The officials said it's a key step towards delivering airpower dominance to both the 205th and 215th Afghan National Army Corps.

"Having the arming point allows the Afghan air force to load munitions on aircraft for in-flight use -- a critical capability for training and combat missions," said Tech. Sgt. Rachel Youkey, a 738th Air Expeditionary Advisory Group munitions air adviser. "The arming point is a safe place designated for loading explosives onto aircraft."

Having a safe location to load and arm the rockets is critical for the Afghan air force to conduct their missions, she said.

"Previously, NATO personnel were responsible for coordination and loading rockets on Afghan air force helicopters," Sergeant Youkey said. "Afghan air force troops were not able to assist due to their stringent safety limitations preventing them from loading with engines running, which was the only way to do it before we were able to get the arming point built."

The new arming point allows Afghan pilots the ability to fly Mi-17 armed escorts and provide close-air support, she said. Additionally, the establishment of the arming point hands over complete control of the mission to the Afghans, from the Afghan air force weapons and ammo troops here loading the Afghan weapons on Afghan helicopters to the aircrew conducting the Afghan missions.

"This is a huge step forward for Afghan air force in their journey toward self-sufficiency," Sergeant Youkey said. "Our role is to advise and assist (the Afghan air force) at Kandahar Air Wing, to help them build mission capabilities while increasing their safety, security and technical expertise.

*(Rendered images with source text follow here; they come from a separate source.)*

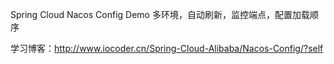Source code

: Spring Cloud Nacos Config Demo
多环境，自动刷新，监控端点，配置加载顺序

学习博客：http://www.iocoder.cn/Spring-Cloud-Alibaba/Nacos-Config/?self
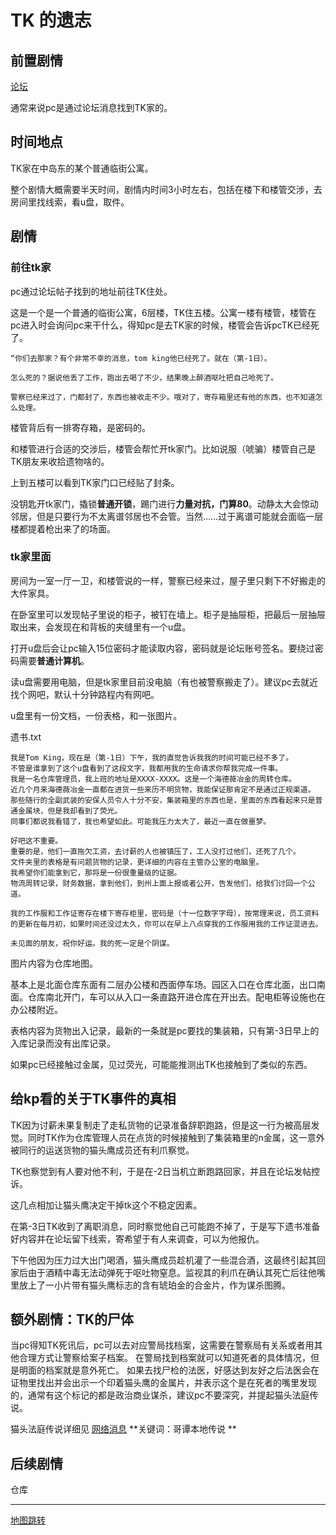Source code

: # TK 的遗志

## 前置剧情

[论坛](../节点事件/论坛.md)

通常来说pc是通过论坛消息找到TK家的。

## 时间地点

TK家在中岛东的某个普通临街公寓。

整个剧情大概需要半天时间，剧情内时间3小时左右，包括在楼下和楼管交涉，去房间里找线索，看u盘，取件。

## 剧情

### 前往tk家

pc通过论坛帖子找到的地址前往TK住处。

这是一个是一个普通的临街公寓，6层楼，TK住五楼。公寓一楼有楼管，楼管在pc进入时会询问pc来干什么，得知pc是去TK家的时候，楼管会告诉pcTK已经死了。

    “你们去那家？有个非常不幸的消息，tom king他已经死了。就在（第-1日）。

    怎么死的？据说他丢了工作，跑出去喝了不少，结果晚上醉酒呕吐把自己呛死了。

    警察已经来过了，门都封了，东西也被收走不少。哦对了，寄存箱里还有他的东西，也不知道怎么处理。

楼管背后有一排寄存箱，是密码的。

和楼管进行合适的交涉后，楼管会帮忙开tk家门。比如说服（唬骗）楼管自己是TK朋友来收拾遗物啥的。

上到五楼可以看到TK家门口已经贴了封条。

没钥匙开tk家门，撬锁**普通开锁**，踢门进行**力量对抗，门算80**。动静太大会惊动邻居，但是只要行为不太离谱邻居也不会管。当然……过于离谱可能就会面临一层楼都提着枪出来了的场面。

### tk家里面

房间为一室一厅一卫，和楼管说的一样，警察已经来过，屋子里只剩下不好搬走的大件家具。

在卧室里可以发现帖子里说的柜子，被钉在墙上。柜子是抽屉柜，把最后一层抽屉取出来，会发现在和背板的夹缝里有一个u盘。

打开u盘后会让pc输入15位密码才能读取内容，密码就是论坛账号签名。要绕过密码需要**普通计算机**。

读u盘需要用电脑，但是tk家里目前没电脑（有也被警察搬走了）。建议pc去就近找个网吧，默认十分钟路程内有网吧。

u盘里有一份文档，一份表格，和一张图片。

遗书.txt

    我是Tom King，现在是（第-1日）下午，我的直觉告诉我我的时间可能已经不多了。
    不管是谁拿到了这个u盘看到了这段文字，我都用我的生命请求你帮我完成一件事。
    我是一名仓库管理员，我上班的地址是XXXX-XXXX。这是一个海德薇冶金的周转仓库。
    近几个月来海德薇冶金一直都在进货一些来历不明货物，我能保证那肯定不是通过正规渠道。
    那些随行的全副武装的安保人员令人十分不安，集装箱里的东西也是，里面的东西看起来只是普通金属块，但是我却看到了荧光。
    同事们都说我看错了，我也希望如此。可能我压力太大了，最近一直在做噩梦。
    
    好吧这不重要。
    重要的是，他们一直拖欠工资，去讨薪的人也被镇压了，工人没打过他们，还死了几个。
    文件夹里的表格是有问题货物的记录，更详细的内容在主管办公室的电脑里。
    我希望你们能拿到它，那将是一份很重量级的证据。
    物流周转记录，财务数据，拿到他们，到州上面上报或者公开，告发他们，给我们讨回一个公道。

    我的工作服和工作证寄存在楼下寄存柜里，密码是（十一位数字字母），按常理来说，员工资料的更新在每月初，如果时间还没过太久，你可以在早上八点穿我的工作服用我的工作证混进去。

    未见面的朋友，祝你好运。我的死一定是个阴谋。


图片内容为仓库地图。

基本上是北面仓库东面有二层办公楼和西面停车场。园区入口在仓库北面，出口南面。仓库南北开门，车可以从入口一条直路开进仓库在开出去。配电柜等设施也在办公楼附近。

表格内容为货物出入记录，最新的一条就是pc要找的集装箱，只有第-3日早上的入库记录而没有出库记录。

如果pc已经接触过金属，见过荧光，可能能推测出TK也接触到了类似的东西。

## 给kp看的关于TK事件的真相

TK因为讨薪未果复制走了走私货物的记录准备辞职跑路，但是这一行为被高层发觉。同时TK作为仓库管理人员在点货的时候接触到了集装箱里的n金属，这一意外被同行的运送货物的猫头鹰成员还有利爪察觉。

TK也察觉到有人要对他不利，于是在-2日当机立断跑路回家，并且在论坛发帖控诉。

这几点相加让猫头鹰决定干掉tk这个不稳定因素。

在第-3日TK收到了离职消息，同时察觉他自己可能跑不掉了，于是写下遗书准备好内容并在论坛留下线索，寄希望于有人来调查，可以为他报仇。

下午他因为压力过大出门喝酒，猫头鹰成员趁机灌了一些混合酒，这最终引起其回家后由于酒精中毒无法动弹死于呕吐物窒息。监视其的利爪在确认其死亡后往他嘴里放上了一小片带有猫头鹰标志的含有琥珀金的合金片，作为谋杀图腾。

## 额外剧情：TK的尸体

当pc得知TK死讯后，pc可以去对应警局找档案，这需要在警察局有关系或者用其他合理方式让警察给案子档案。
在警局找到档案就可以知道死者的具体情况，但是明面的档案就是意外死亡。
如果去找尸检的法医，好感达到友好之后法医会在证物里找出并会出示一个印着猫头鹰的金属片，并表示这个是在死者的嘴里发现的，通常有这个标记的都是政治商业谋杀，建议pc不要深究，并提起猫头法庭传说。

猫头法庭传说详细见 [网络消息](../网络消息.md) **关键词：哥谭本地传说 **

## 后续剧情

仓库

----


[地图跳转](../地图跳转.md)






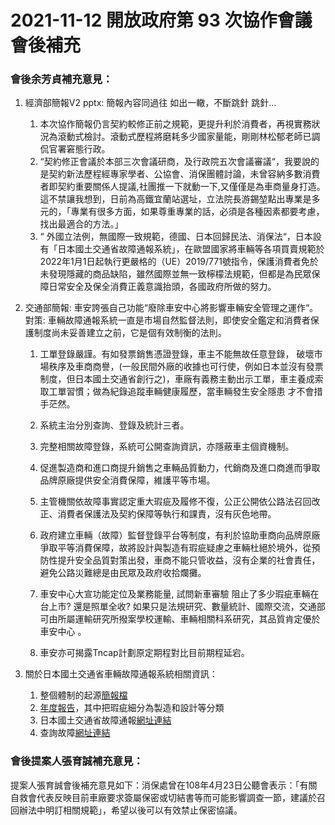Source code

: # 2021-11-12 開放政府第 93 次協作會議 會後補充

### 會後余芳貞補充意見：

1. 經濟部簡報V2 pptx: 簡報內容同過往 如出一轍，不斷跳針 跳針…

    1. 本次協作簡報仍言契約較修正前之規範，更提升利於消費者，再視實務狀況為滾動式檢討。滾動式歷程將磨耗多少國家量能，剛剛林松郁老師已調侃官署窘態行政。
    2. “契約修正會議於本部三次會議研商，及行政院五次會議審議“，我要說的是契約新法歷程經專家學者、公協會、消保團體討論，未曾容納多數消費者即契約重要關係人提議,社團推一下就動一下,又僅僅是為車商量身打造。這不禁讓我想到，日前為高鐵宜蘭站選址，立法院長游錫堃點出專業是多元的，「專業有很多方面，如果尊重專業的話，必須是各種因素都要考慮，找出最適合的方法。」
    3. “ 外國立法例，無國際一致規範，德國、日本回歸民法、消保法“，日本設有「日本國土交通省故障通報系統」，在歐盟國家將車輛等各項買賣規範於2022年1月1日起執行更嚴格的（UE）2019/771號指令，保護消費者免於未發現隱藏的商品缺陷，雖然國際並無一致檸檬法規範，但都是為民眾保障日常安全及保全消費正義意識抬頭，各國政府所做的努力。


2. 交通部簡報: 車安誇張自己功能“廢除車安中心將影響車輛安全管理之運作“。 對策: 車輛故障通報系統一直是市場自然監督法則，即使安全鑑定和消費者保護制度尚未妥善建立之前，它是個有效制衡的法則。

    1. 工單登錄嚴謹。有如發票銷售憑證登錄，車主不能無故任意登錄， 破壞市場秩序及車商商譽，(一般民間外廠的收據也可行使，例如日本並沒有發票制度，但日本國土交通省創行之)，車廠有義務主動出示工單，車主養成索取工單習慣；做為紀錄追蹤車輛健康履歷，當車輛發生安全隱患 才不會措手茫然。
    2. 系統主治分別查詢、登錄及統計三者。
    3. 完整相關故障登錄，系統可公開查詢資訊，亦隱蔽車主個資機制。
    4. 促進製造商和進口商提升銷售之車輛品質動力，代銷商及進口商進而爭取品牌原廠提供安全消費保障，維護平等市場。
    5. 主管機關依故障事實認定重大瑕疵及履修不復，公正公開依公路法召回改正、消費者保護法及契約保障等執行和課責，沒有灰色地帶。
    6. 政府建立車輛（故障）監督登錄平台等制度，有利於協助車商向品牌原廠爭取平等消費保障，故將設計與製造有瑕疵疑慮之車輛杜絕於境外，從預防性提升安全品質對策出發，車商不能只管收益，沒有企業的社會責任，避免公路災難總是由民眾及政府收拾爛攤。


    1. 車安中心大宣功能定位及業務能量, 試問新車審驗 阻止了多少瑕疵車輛在台上市? 還是照單全收? 如果只是法規研究、數量統計、國際交流，交通部可由所屬運輸研究所撥案學校運輸、車輛相關科系研究，其品質肯定優於車安中心 。
    2. 車安亦可揭露Tncap計劃原定期程對比目前期程延宕。

3. 關於日本國土交通省車輛故障通報系統相關資訊：

    1. 整個體制的起源[簡報檔](https://www.cao.go.jp/consumer/doc/100827_shiryou1-1.pdf) 
    2. [年度報告](https://www.mlit.go.jp/jidosha/carinf/rcl/common/data/r01recallbunseki.pdf)，其中把瑕疵細分為製造和設計等分類 
    3. 日本國土交通省故障通報[網址連結](https://carinf.mlit.go.jp/jidosha/carinf/cis/car.html)
    4. 查詢故障[網址連結](https://carinf.mlit.go.jp/jidosha/carinf/opn/index.html)

### 會後提案人張育誠補充意見：

提案人張育誠會後補充意見如下：消保處曾在108年4月23日公聽會表示：「有關自救會代表反映目前車廠要求簽屬保密或切結書等而可能影響調查一節，建議於召回辦法中明訂相關規範」，希望以後可以有效禁止保密協議。
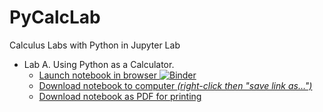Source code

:# PyCalcLab

Calculus Labs with Python in Jupyter Lab

* Lab A. Using Python as a Calculator.
  * [Launch notebook in browser ![Binder](https://mybinder.org/badge_logo.svg)](https://mybinder.org/v2/gh/mattsunderland/pycalclab/master?filepath=calc1A.ipynb)
  * [Download notebook to computer _(right-click then "save link as…")_](https://raw.githubusercontent.com/mattsunderland/pycalclab/master/calc1A.ipynb)
  * [Download notebook as PDF for printing](https://raw.githubusercontent.com/mattsunderland/pycalclab/master/calc1A.pdf)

We want them to find their own way to make things work in a way that makes sense to them by providing an experienced voice in their decision-making process.

"It's rewarding when my Afghan counterparts do well on their own, because I know their success means I'm doing exactly what I need to do," she said. "The days when things click and work goes smoothly are hard earned. When it happens, it's a deep breath and a great sense of shared accomplishment. It is all about Afghans doing, being able to do, having the equipment to do and then doing it on their own."